### TEXT UNDER STUDY:
-.-.-
Remember that the volume of a cone is equal to $\dfrac 13 \pi r^2 h.$ Further notice that the circumference of the base of the cone is equal to the remaining circumference of the circle: $\dfrac 34$ the circumference of the complete circle.

Therefore, the circumference of the base of the cone is equal to: $\begin{align*} C &= \dfrac 34 \cdot 2(\pi) (4)\\ &= 6\pi \end{align*}$ This suggests that the radius of the cone's base ($r'$) is equal to: $\begin{align*} C &= 2\pi r' \\ 6\pi &= 2\pi r' \\ r' &= 3. \end{align*}$ Also, when we tape together the marked radii to form the cone, the radii in question become the slanted height of the cone. This can be used to find the actual height of the cone, which by the Pythagorean Theorem, is equal to: $\begin{align*}SL^2 &= h^2 + (r')^2\\ 4^2 &= h^2 +3^2 \\ 16 &= h^2 + 9\\ 7 &= h^2 \\ h &= \sqrt{7}. \end{align*}$ Thus, the volume of the cone is equal to: $\begin{align*}V &= \dfrac 13 \pi r^2 h \\ &= \dfrac 13 \pi (r')^2 h\\ &= \dfrac 13 \pi (3)^2 \cdot \sqrt{7} \\ &= \dfrac 13 \pi 9\sqrt{7} \\ &= 3\pi\sqrt{7} \end{align*}$

Thus, the correct answer is **C**.

11.

Ms. Carr asks her students to read any $5$ of the $10$ books on a reading list. Harold randomly selects $5$ books from this list, and Betty does the same. What is the probability that there are exactly $2$ books that they both select?

$\dfrac{1}{8}$

$\dfrac{5}{36}$

$\dfrac{14}{45}$

$\dfrac{25}{63}$

$\dfrac{1}{2}$

###### Answer: D

###### Solution(s):

Assume that Harold has already picked his $5$ books. Of these five books, there are $\binom{5}{2}$ ways that Betty can have picked exactly two of the same books as Harold, and $\binom{5}{3}$ ways that Betty can choose her other three books from the $5$ books not on Harold's list.

As such, there are $\binom{5}{2}\binom{5}{3}=100$ ways for Betty to choose her books such that she chooses exactly two books on Harold's list and three books not on Harold's list.

Therefore, as there are $\binom{10}{5}=252$ ways that Betty can choose her books arbitrarily, and $100$ of those choices satisfy the above conditions, the probability that they have exactly two books in common is: $\dfrac{100}{252} = \dfrac{25}{63}$

Thus, **D** is the correct answer.
-.-.-
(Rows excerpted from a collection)
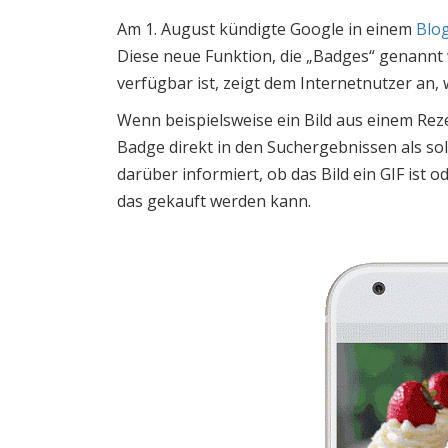
Am 1. August kündigte Google in einem
Blo
Diese neue Funktion, die „Badges“ genannt 
verfügbar ist, zeigt dem Internetnutzer an, w
Wenn beispielsweise ein Bild aus einem Rez
Badge direkt in den Suchergebnissen als s
darüber informiert, ob das Bild ein GIF ist 
das gekauft werden kann.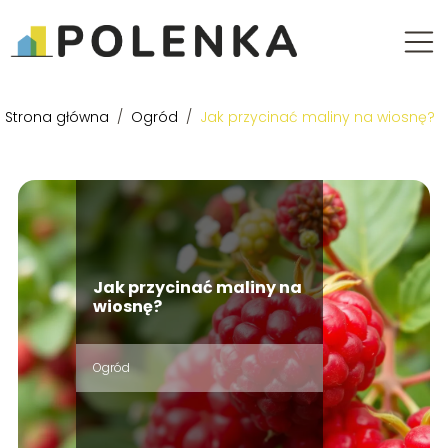
Strona główna
/
Ogród
/
Jak przycinać maliny na wiosnę?
Jak przycinać maliny na
wiosnę?
Ogród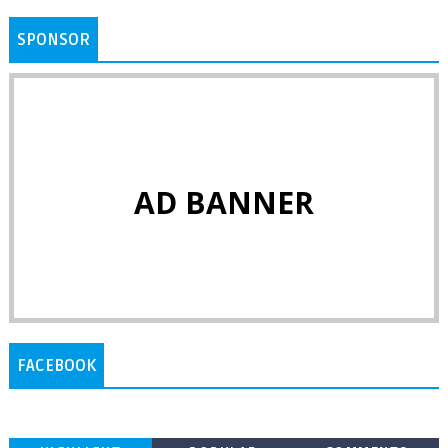
SPONSOR
AD BANNER
FACEBOOK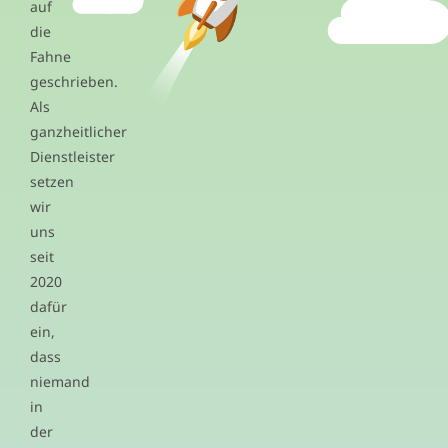
auf
die
Fahne
geschrieben.
Als
ganzheitlicher
Dienstleister
setzen
wir
uns
seit
2020
dafür
ein,
dass
niemand
in
der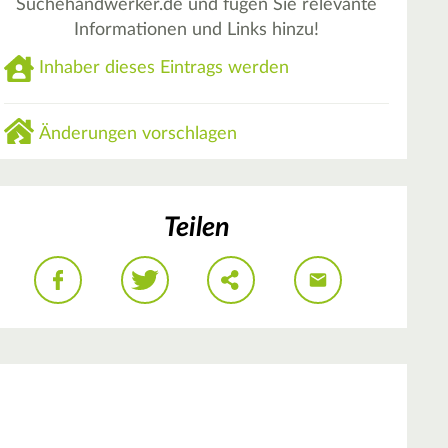
Suchehandwerker.de und fügen Sie relevante
Informationen und Links hinzu!
Inhaber dieses Eintrags werden
Änderungen vorschlagen
Teilen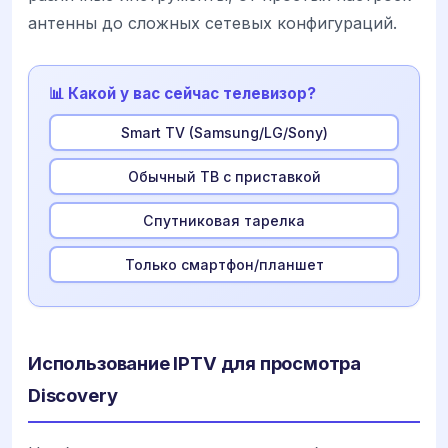
антенны до сложных сетевых конфигураций.
📊 Какой у вас сейчас телевизор?
Smart TV (Samsung/LG/Sony)
Обычный ТВ с приставкой
Спутниковая тарелка
Только смартфон/планшет
Использование IPTV для просмотра
Discovery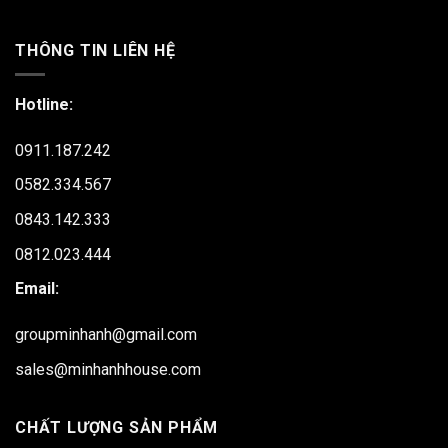
THÔNG TIN LIÊN HỆ
Hotline:
0911.187.242
0582.334.567
0843.142.333
0812.023.444
Email:
groupminhanh@gmail.com
sales@minhanhhouse.com
CHẤT LƯỢNG SẢN PHẨM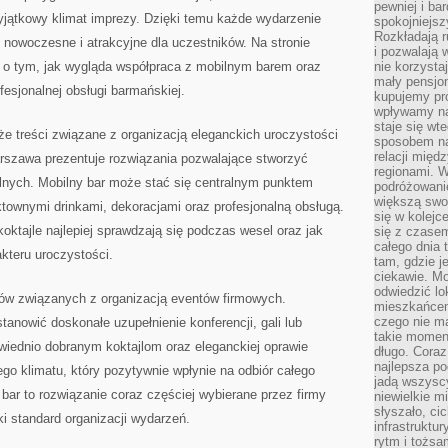
pewniej i ba
yjątkowy klimat imprezy. Dzięki temu każde wydarzenie
spokojniejsz
Rozkładają r
, nowoczesne i atrakcyjne dla uczestników. Na stronie
i pozwalają 
 o tym, jak wygląda współpraca z mobilnym barem oraz
nie korzyst
mały pensjon
ofesjonalnej obsługi barmańskiej.
kupujemy pro
wpływamy na
staje się wt
 treści związane z organizacją eleganckich uroczystości
sposobem na
relacji mię
rszawa prezentuje rozwiązania pozwalające stworzyć
regionami. W
elnych. Mobilny bar może stać się centralnym punktem
podróżowani
większą swo
ktownymi drinkami, dekoracjami oraz profesjonalną obsługą.
się w kolejce
oktajle najlepiej sprawdzają się podczas wesel oraz jak
się z czase
całego dnia
teru uroczystości.
tam, gdzie je
ciekawie. M
odwiedzić lo
tów związanych z organizacją eventów firmowych.
mieszkańcem
czego nie m
tanowić doskonałe uzupełnienie konferencji, gali lub
takie moment
owiednio dobranym koktajlom oraz eleganckiej oprawie
długo. Coraz
najlepsza po
ego klimatu, który pozytywnie wpłynie na odbiór całego
jadą wszysc
bar to rozwiązanie coraz częściej wybierane przez firmy
niewielkie m
słyszało, ci
 standard organizacji wydarzeń.
infrastruktu
rytm i tożs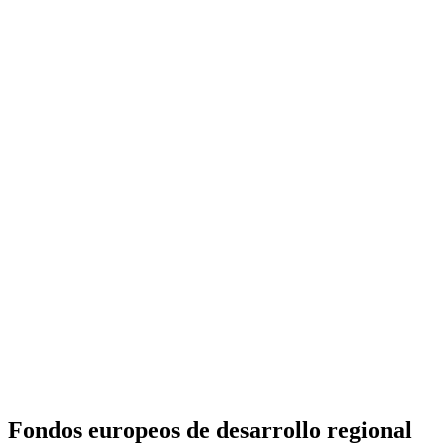
Fondos europeos de desarrollo regional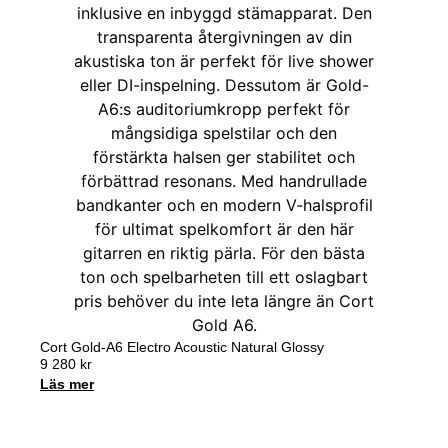
Cort Gold-A6 Electro Acoustic Natural Glossy
9 280
kr
Läs mer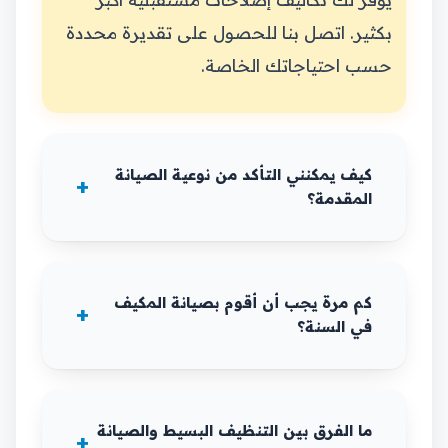
بكثير. اتصل بنا للحصول على تقديرة محددة
حسب احتياجاتك الخاصة.
كيف يمكنني التأكد من نوعية الصيانة
المقدمة؟
كم مرة يجب أن أقوم بصيانة المكيف
في السنة؟
ما الفرق بين التنظيف البسيط والصيانة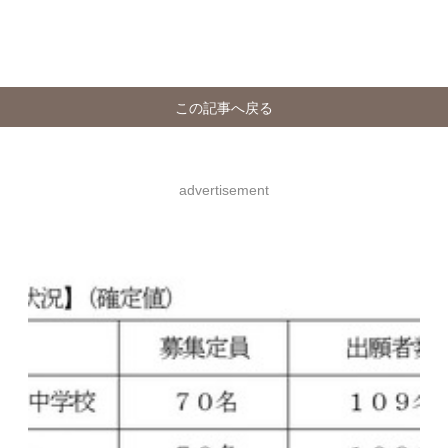
この記事へ戻る
advertisement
-.-.-
### PROBLEM A:
Decide whether each statement agrees with the worked solutions, answering yes or no and quoting the deciding words: (i) The marked radii become the slant height of the cone. (ii) The answer given for problem 11 is B. (iii) The cone's height is found using the Pythagorean Theorem.
### PROBLEM B:
List every answer choice offered for problem 11 in the worked solutions.
### PROBLEM C:
Answer from the worked solutions:
(i) What is the radius of the cone's base?
(ii) In how many ways can Betty choose her books arbitrarily?
(iii) Which letter is named as the correct answer for the cone problem?

### EXERCISE OUTPUT A:
(i) Yes: "the radii in question become the slanted height of the cone"
(ii) No: "Answer: D"
(iii) Yes: "which by the Pythagorean Theorem"

### EXERCISE OUTPUT B:
1/8, 5/36, 14/45, 25/63, 1/2

### EXERCISE OUTPUT C:
(i) 3
(ii) 252
(iii) C